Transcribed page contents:
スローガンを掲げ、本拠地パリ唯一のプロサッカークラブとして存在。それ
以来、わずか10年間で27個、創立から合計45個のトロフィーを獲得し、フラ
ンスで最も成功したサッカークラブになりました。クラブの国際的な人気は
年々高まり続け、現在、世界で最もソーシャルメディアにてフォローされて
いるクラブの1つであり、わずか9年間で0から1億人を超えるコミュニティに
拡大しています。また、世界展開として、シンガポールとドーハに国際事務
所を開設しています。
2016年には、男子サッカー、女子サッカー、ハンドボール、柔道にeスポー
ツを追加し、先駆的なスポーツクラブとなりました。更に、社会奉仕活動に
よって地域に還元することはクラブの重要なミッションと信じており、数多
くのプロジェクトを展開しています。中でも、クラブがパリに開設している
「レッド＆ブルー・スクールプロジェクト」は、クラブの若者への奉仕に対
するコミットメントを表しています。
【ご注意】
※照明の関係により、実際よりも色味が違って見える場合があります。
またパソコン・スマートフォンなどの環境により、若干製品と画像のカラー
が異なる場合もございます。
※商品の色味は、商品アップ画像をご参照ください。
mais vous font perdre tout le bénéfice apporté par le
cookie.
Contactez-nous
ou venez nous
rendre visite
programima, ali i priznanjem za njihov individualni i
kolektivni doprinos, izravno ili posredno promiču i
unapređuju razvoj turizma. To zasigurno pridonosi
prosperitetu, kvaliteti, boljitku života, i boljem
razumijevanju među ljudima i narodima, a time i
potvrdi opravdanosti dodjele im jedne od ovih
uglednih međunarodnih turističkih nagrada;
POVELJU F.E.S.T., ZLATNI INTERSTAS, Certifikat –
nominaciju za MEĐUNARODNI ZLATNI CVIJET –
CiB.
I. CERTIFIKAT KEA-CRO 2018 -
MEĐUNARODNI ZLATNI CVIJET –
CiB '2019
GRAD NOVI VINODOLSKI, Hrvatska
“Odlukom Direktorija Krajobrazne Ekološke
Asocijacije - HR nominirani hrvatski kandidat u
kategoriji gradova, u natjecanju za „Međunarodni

What the exercise asks —
Every entry needs to be copied again exactly.

Written answer —
スローガンを掲げ、本拠地パリ唯一のプロサッカークラブとして存在。それ
以来、わずか10年間で27個、創立から合計45個のトロフィーを獲得し、フラ
ンスで最も成功したサッカークラブになりました。クラブの国際的な人気は
年々高まり続け、現在、世界で最もソーシャルメディアにてフォローされて
いるクラブの1つであり、わずか9年間で0から1億人を超えるコミュニティに
拡大しています。また、世界展開として、シンガポールとドーハに国際事務
所を開設しています。
2016年には、男子サッカー、女子サッカー、ハンドボール、柔道にeスポー
ツを追加し、先駆的なスポーツクラブとなりました。更に、社会奉仕活動に
よって地域に還元することはクラブの重要なミッションと信じており、数多
くのプロジェクトを展開しています。中でも、クラブがパリに開設している
「レッド＆ブルー・スクールプロジェクト」は、クラブの若者への奉仕に対
するコミットメントを表しています。
【ご注意】
※照明の関係により、実際よりも色味が違って見える場合があります。
またパソコン・スマートフォンなどの環境により、若干製品と画像のカラー
が異なる場合もございます。
※商品の色味は、商品アップ画像をご参照ください。
mais vous font perdre tout le bénéfice apporté par le
cookie.
Contactez-nous
ou venez nous
rendre visite
programima, ali i priznanjem za njihov individualni i
kolektivni doprinos, izravno ili posredno promiču i
unapređuju razvoj turizma. To zasigurno pridonosi
prosperitetu, kvaliteti, boljitku života, i boljem
razumijevanju među ljudima i narodima, a time i
potvrdi opravdanosti dodjele im jedne od ovih
uglednih međunarodnih turističkih nagrada;
POVELJU F.E.S.T., ZLATNI INTERSTAS, Certifikat –
nominaciju za MEĐUNARODNI ZLATNI CVIJET –
CiB.
I. CERTIFIKAT KEA-CRO 2018 -
MEĐUNARODNI ZLATNI CVIJET –
CiB '2019
GRAD NOVI VINODOLSKI, Hrvatska
“Odlukom Direktorija Krajobrazne Ekološke
Asocijacije - HR nominirani hrvatski kandidat u
kategoriji gradova, u natjecanju za „Međunarodni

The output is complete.